◆ **WHAT IS REQUIRED**: Copy all of the records word for word.

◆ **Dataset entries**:
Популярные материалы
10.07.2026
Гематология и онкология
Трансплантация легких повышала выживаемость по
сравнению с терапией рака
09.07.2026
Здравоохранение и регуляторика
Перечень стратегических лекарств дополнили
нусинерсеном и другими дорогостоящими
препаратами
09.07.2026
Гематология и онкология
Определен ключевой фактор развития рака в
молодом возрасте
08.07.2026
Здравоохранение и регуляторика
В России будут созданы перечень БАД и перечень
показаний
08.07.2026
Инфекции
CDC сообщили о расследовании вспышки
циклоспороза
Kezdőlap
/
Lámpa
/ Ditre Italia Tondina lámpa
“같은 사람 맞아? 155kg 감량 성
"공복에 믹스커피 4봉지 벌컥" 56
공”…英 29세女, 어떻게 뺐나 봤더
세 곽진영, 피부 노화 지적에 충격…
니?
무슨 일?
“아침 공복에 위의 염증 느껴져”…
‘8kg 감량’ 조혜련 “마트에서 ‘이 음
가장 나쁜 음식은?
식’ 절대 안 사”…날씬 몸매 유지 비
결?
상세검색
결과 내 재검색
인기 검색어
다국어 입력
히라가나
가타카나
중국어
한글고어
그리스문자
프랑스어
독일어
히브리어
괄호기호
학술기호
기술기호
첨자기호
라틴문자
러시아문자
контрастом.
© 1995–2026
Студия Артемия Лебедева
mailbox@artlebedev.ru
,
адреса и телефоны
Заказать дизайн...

◆ **RESPONSE TO THE TASK**:
Популярные материалы
10.07.2026
Гематология и онкология
Трансплантация легких повышала выживаемость по
сравнению с терапией рака
09.07.2026
Здравоохранение и регуляторика
Перечень стратегических лекарств дополнили
нусинерсеном и другими дорогостоящими
препаратами
09.07.2026
Гематология и онкология
Определен ключевой фактор развития рака в
молодом возрасте
08.07.2026
Здравоохранение и регуляторика
В России будут созданы перечень БАД и перечень
показаний
08.07.2026
Инфекции
CDC сообщили о расследовании вспышки
циклоспороза
Kezdőlap
/
Lámpa
/ Ditre Italia Tondina lámpa
“같은 사람 맞아? 155kg 감량 성
"공복에 믹스커피 4봉지 벌컥" 56
공”…英 29세女, 어떻게 뺐나 봤더
세 곽진영, 피부 노화 지적에 충격…
니?
무슨 일?
“아침 공복에 위의 염증 느껴져”…
‘8kg 감량’ 조혜련 “마트에서 ‘이 음
가장 나쁜 음식은?
식’ 절대 안 사”…날씬 몸매 유지 비
결?
상세검색
결과 내 재검색
인기 검색어
다국어 입력
히라가나
가타카나
중국어
한글고어
그리스문자
프랑스어
독일어
히브리어
괄호기호
학술기호
기술기호
첨자기호
라틴문자
러시아문자
контрастом.
© 1995–2026
Студия Артемия Лебедева
mailbox@artlebedev.ru
,
адреса и телефоны
Заказать дизайн...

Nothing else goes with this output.